I don't know whether I should break it or not. If I break it, I'll be lonely. But if we resume, we'll be feeling awful. We still love each other but we are always apart. What am I supposed to do?

I'm also pursuing my PhD, which is so hard amid the pandemic. The pandemic separated me from my family and my partner, and caused my studies to be bumpier than ever. I've never been lonelier.


Dear Jenny,

There's a pandemic raging and on top of that, you are away from home and immersed in a course of study that is nicknamed Permanent Head Damage. Under these conditions, it's no wonder you are stressed.

You don't know if you should stay with this man or not. At the start, the online dating was fun and you had two good dates. For the rest, it's been difficult. He's grumpy, he doesn't want to talk and you are exhausted.

What I see is an awful lot of pain for just two dates. Is this agony worth it, or would you be better off saying goodbye and looking for a partner who lives near you? Or, seeing you're deep in study, dating lightly and leaving Love and Romance for when you're a Dr?

I suspect that you're hanging on to this relationship although it only causes you pain, because you've had too much upheaval in your life recently. Frankly, I'd say drop this one and move on. However, you need not do this alone.

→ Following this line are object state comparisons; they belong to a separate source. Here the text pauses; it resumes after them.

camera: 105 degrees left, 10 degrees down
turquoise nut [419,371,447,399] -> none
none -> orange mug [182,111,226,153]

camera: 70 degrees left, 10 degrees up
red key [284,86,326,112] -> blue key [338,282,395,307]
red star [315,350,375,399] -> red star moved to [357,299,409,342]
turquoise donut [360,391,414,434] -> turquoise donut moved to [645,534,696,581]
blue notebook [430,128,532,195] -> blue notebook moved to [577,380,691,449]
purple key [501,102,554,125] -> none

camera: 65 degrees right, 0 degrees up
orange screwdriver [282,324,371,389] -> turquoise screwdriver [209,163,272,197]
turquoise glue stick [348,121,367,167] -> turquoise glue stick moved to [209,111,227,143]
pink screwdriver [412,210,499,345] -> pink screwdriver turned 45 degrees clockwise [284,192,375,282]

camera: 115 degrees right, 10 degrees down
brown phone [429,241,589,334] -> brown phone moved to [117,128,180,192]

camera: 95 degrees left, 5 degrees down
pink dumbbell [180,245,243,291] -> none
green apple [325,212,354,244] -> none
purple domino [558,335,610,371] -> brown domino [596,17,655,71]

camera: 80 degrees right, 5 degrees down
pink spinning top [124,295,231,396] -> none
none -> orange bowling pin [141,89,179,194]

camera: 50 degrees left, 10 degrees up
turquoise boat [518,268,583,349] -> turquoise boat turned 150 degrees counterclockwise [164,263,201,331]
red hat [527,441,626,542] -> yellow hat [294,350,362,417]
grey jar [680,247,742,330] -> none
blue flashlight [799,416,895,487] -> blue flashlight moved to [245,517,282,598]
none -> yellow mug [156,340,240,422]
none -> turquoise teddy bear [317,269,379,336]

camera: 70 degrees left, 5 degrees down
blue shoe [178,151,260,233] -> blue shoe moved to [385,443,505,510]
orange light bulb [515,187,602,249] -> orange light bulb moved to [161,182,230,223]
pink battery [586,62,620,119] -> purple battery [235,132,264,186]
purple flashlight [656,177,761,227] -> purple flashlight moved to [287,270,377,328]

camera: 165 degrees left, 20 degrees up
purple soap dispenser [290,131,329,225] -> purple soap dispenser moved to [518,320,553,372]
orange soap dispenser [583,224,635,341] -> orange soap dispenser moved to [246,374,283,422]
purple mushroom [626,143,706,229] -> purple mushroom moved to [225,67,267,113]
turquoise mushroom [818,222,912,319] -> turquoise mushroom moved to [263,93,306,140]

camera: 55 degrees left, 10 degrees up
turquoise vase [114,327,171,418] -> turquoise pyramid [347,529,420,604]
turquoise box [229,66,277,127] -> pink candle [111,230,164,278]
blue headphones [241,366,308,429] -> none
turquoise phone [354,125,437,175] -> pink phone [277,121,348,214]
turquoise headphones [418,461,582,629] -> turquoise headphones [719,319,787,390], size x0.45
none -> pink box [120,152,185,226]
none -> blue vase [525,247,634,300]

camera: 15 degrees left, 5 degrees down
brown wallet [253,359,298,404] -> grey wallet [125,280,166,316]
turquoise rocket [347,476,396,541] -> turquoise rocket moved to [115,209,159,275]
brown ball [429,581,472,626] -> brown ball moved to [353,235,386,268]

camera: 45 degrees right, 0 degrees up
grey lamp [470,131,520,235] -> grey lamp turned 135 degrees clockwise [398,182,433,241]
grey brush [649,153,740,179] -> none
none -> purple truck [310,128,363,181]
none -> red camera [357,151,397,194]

As you are at university, you will have access to free counselling. This situation is ideally suited for that. Contact the department, and have a nice, long, confidential conversation that focusses on your needs and wishes. Talk through your fears, your options, and come to a decision that works for you.

In addition, I suggest you focus on destressing as well. A PhD is intense, and the pandemic will be creating extra hurdles. Thankfully, I see schools making all kinds of accommodations.

Do your best work. However, remind yourself daily that this last year and the one to come, are wild and weird. They cannot be compared to life as normal. Be sensible and create workable goals and standards.

In addition, guard your health. That means eating properly (at least one plate heaped with veg and fruit, in addition to your proteins and starches), sleeping 7 to 8 hours at night and going for a daily 15 to 20 minute walk. Also, make regular time for activities that make you happy: drawing, dancing, praying - whatever gives you joy.

Does that look a lot? If you tell yourself you are too busy, consider how much you spend on scrolling social media and worrying about your relationship. If you could take that time and invest it in your health, you'll feel better and give your energy levels a boost.